Equity is a method of compensation in which the founder receives shares or stock in the startup instead of a startup founder salary. When founders are given equity, their interests become closely aligned with the success of the business because they benefit from its growth and increasing value.

This form of compensation also incentivizes founders to remain committed to the business in the long term and work towards its profitability over an extended period.

Equity typically comes with vesting schedules, which require founders to stay with the company for a certain period to secure full ownership rights. This vesting period can last several years and is crucial for retaining talent.

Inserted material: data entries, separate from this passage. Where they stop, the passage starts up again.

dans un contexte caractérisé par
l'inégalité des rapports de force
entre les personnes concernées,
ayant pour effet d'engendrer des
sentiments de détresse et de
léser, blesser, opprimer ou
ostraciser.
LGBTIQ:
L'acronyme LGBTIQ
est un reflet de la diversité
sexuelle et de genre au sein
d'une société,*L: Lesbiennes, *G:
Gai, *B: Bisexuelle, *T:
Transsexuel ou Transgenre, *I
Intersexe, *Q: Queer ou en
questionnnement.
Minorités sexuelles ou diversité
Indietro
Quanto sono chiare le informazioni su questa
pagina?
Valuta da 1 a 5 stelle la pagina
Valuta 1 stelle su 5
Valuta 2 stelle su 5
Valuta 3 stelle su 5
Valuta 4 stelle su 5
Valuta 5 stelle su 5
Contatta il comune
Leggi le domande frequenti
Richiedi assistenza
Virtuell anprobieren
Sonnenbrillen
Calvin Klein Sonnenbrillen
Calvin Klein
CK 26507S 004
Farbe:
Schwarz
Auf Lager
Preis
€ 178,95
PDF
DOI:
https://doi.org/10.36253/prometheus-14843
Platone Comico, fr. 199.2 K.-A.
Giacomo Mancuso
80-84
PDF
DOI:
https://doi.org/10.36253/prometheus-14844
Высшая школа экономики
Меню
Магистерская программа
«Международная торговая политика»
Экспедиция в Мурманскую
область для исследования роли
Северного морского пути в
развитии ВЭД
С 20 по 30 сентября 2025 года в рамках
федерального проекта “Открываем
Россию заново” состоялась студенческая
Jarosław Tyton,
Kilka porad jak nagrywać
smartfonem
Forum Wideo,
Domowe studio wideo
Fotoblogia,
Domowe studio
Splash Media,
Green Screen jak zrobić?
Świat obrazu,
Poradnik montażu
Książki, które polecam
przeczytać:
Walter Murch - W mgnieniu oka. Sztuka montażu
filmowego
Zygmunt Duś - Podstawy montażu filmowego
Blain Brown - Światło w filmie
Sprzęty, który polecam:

If you’re partnering with other co-founders, have a look at our highly popular article on how to split equity among co-founders.

During an exit event, such as an acquisition or initial public offering (IPO), founders have the opportunity to sell their equity for a significant financial reward.

Owner’s draw

The owner's draw is a payout method for startup founders that involves regularly withdrawing funds or assets to cover personal needs. These withdrawals should not be considered as salary and, therefore, should not be included as expenses in the company's statement. Additionally, they are not subject to payroll taxes, such as Social Security and Medicare, but will be taxed as personal income.

Keeping a detailed record of owner's draws is crucial for monitoring the company's financial condition. Excessive withdrawals can negatively impact cash flow and hinder investment and growth.

Profit distribution as a salary

Profit distribution, as a form of compensation for startup founders, refers to the practice of providing them with a share of the company's profits. This model directly rewards founders based on the level of success the startup achieves, motivating them to prioritize profit and growth. This arrangement benefits both the founders and the organization as a whole.

While profit distribution gives founders a vested interest in the company's success, it does not offer the same level of stability and predictability as a fixed startup founder salary.

Concluding, how much should you pay yourself?

Determining your salary as a founder is a complex decision that involves multiple variables. It's crucial to balance personal financial needs with the startup's growth objectives and available resources.

Strategic questions to ask

  • What are the short-term and long-term financial goals of your startup?
  • How does your desired salary align with the startup's runway and growth projections?
  • Are there any legal or investor-imposed restrictions on founder salaries?

Factors to consider

  • Funding status: if your startup is VC-backed, you're more likely to draw a higher salary compared to bootstrapping.
  • Company size: the number of full-time employees can be an indicator of how much you should pay yourself.
  • Geographic location: cost of living varies by location; salaries in major US tech hubs like the SF Bay Area or NYC are generally higher.

General guidelines

  • Early stage, bootstrapped: if you're in the early stages and bootstrapped, you might consider a lower salary, often between $1-$100,000.
  • Early stage, VC-backed: salaries can range from $500,000 to $150,000, depending on the amount of funding received.

Mature, VC-backed: for more mature startups with significant funding, a salary upwards of $200,000 could be justified, especially in high-cost areas.